The progress of modern medicine has led to a major extension in life expectation. However, the quality of life in the elderly largely depends on the extent of their mobility and the ability to live without external help. However, even though organs are healthy, the supporting structure composed of bones, muscles, nerves, joints, intervertebral disks, and blood vessels tend to weaken with increasing age. If one of the structures above does not function properly, the locomotive abilities can be severely impaired, resulting in an increase of morbidity and mortality in the aging population. Despite the existence of pharmaceutical medications for each of those conditions, they often do not cure the disease but only temporarily treat it. On the other hand, testosterone declines with age leading to the downregulation of pathways involved in many aspects of the locomotive syndrome. Therefore, testosterone replacement therapy might be a holistic treatment for each of the mentioned locomotive symptoms.
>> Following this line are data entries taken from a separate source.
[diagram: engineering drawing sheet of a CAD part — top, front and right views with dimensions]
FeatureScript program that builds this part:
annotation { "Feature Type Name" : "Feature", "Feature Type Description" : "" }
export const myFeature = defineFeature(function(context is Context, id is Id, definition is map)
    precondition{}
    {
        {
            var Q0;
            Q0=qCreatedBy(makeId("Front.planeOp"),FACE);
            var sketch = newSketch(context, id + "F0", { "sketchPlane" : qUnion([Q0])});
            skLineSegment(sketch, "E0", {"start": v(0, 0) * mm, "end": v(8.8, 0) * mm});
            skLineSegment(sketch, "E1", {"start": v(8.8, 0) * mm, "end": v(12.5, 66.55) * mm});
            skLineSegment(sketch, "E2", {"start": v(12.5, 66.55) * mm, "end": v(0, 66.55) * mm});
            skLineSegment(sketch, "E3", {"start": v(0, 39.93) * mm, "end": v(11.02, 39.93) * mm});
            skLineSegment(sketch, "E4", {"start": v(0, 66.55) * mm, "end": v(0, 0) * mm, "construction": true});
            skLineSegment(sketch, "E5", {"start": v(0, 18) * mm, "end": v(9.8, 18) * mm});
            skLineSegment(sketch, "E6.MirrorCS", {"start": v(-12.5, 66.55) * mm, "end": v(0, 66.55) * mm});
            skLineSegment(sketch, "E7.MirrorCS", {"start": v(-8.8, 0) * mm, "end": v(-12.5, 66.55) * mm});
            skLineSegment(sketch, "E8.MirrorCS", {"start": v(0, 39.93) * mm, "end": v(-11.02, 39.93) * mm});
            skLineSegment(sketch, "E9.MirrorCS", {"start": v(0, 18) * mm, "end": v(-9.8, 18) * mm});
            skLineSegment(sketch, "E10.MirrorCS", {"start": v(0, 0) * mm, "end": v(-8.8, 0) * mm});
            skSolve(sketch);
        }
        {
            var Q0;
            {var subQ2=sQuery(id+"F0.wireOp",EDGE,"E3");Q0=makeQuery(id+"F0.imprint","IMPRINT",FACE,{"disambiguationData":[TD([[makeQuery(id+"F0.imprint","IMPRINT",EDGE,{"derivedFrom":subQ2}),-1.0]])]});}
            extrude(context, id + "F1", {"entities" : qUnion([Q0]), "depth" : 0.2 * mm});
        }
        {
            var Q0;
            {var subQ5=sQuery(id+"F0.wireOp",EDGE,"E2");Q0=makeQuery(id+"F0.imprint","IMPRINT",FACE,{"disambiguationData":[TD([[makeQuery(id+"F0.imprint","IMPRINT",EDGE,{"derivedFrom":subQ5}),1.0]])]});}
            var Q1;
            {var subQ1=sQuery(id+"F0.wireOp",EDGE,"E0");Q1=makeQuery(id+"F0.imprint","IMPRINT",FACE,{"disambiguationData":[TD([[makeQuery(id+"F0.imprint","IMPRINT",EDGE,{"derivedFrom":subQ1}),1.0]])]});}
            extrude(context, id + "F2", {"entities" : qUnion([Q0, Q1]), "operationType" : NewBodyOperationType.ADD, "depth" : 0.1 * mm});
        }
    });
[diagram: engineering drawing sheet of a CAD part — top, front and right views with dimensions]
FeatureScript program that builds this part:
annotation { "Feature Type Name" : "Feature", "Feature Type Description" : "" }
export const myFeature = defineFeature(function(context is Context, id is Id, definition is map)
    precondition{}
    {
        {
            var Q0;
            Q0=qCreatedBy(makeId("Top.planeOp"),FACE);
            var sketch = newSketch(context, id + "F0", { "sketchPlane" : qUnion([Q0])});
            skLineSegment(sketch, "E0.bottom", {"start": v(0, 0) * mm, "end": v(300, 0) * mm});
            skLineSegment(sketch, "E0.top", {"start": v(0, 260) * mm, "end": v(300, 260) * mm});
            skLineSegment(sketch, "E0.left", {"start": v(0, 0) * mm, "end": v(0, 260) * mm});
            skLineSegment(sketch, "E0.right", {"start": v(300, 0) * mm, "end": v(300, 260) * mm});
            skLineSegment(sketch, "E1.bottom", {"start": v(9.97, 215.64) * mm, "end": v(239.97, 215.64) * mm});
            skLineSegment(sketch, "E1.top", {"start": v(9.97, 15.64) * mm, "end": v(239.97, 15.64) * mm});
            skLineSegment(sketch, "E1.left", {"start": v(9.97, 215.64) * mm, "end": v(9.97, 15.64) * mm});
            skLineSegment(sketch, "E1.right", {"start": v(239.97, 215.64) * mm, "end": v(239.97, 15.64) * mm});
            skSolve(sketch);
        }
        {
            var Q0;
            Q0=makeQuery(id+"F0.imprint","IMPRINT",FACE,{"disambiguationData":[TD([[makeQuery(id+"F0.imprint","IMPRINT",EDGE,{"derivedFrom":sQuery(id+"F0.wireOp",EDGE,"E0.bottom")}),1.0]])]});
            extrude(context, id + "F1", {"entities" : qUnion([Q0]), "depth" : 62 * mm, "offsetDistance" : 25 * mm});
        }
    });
Declaration of interest statement

The authors certify that they have no affiliations with or involvement in any organization or entity with any financial interest (such as honoraria; educational grants; participation in speakers’ bureaus; membership, employment, consultancies, stock ownership, or other equity interest; and expert testimony or patent-licensing arrangements), or non-financial interest (such as personal or professional relationships, affiliations, knowledge or beliefs) in the subject matter or materials discussed in this manuscript.

Figure 1. Relationship between the locomotive syndrome and hypogonadism. GnRH: Gonadotropin-releasing hormone, LH: Luteinizing hormone, FSH: Follicle stimulating hormone.

Figure 1. Relationship between the locomotive syndrome and hypogonadism. GnRH: Gonadotropin-releasing hormone, LH: Luteinizing hormone, FSH: Follicle stimulating hormone.